I find the view that us humans are every bit on "auto-pilot" as any animal - and thus mostly not conscious of what we do - strangely liberating and comforting. It seems to eliminate much of my judgement against others' irrationality, and it also serves as constant reminder that I'm not as good, rational, and impartial as my mind might make me believe. From "why did that asshole cut me off in traffic!?" to "how can corrupt politicians and tyrants hurt so many millions of people!?", it all becomes so much easier to take in if you can remind yourself that getting angry/frustrated at what amounts to a chimpanzee 2.0 is just plain silly.
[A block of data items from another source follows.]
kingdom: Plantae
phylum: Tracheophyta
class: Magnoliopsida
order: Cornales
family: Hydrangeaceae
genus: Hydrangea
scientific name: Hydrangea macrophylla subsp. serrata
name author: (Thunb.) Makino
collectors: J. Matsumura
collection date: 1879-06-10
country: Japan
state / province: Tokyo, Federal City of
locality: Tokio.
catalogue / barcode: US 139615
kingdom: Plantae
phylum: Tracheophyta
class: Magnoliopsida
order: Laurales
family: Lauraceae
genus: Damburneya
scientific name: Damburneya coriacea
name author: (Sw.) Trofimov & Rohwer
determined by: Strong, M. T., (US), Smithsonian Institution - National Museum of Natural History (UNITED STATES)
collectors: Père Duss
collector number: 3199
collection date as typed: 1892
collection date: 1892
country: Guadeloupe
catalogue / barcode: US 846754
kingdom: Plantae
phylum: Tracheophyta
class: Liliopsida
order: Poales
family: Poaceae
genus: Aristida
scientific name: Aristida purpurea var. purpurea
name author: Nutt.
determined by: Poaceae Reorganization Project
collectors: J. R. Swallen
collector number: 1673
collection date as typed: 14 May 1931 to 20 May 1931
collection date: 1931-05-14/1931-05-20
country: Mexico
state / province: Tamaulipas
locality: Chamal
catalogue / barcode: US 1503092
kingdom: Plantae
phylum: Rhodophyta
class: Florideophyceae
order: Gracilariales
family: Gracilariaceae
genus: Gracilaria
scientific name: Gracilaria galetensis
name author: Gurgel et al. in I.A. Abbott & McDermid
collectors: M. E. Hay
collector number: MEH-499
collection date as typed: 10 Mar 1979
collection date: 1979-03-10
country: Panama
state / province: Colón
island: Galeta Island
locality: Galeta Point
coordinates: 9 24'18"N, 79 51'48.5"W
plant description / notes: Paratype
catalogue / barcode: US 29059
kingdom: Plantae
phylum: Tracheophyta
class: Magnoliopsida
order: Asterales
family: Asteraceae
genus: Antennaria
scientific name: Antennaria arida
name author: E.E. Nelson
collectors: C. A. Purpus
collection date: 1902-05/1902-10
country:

In those moments, we can remind ourselves that that person's mind has probably constructed a reality for him/her that is far different from what we see. In that reality, cutting you off in traffic is well within his/her rights and the tyrant is only doing what he's doing for the good of society. Similarly, our own reality isn't as reliable as we'd like to think. As a great bumper sticker once said, "don't believe everything you think."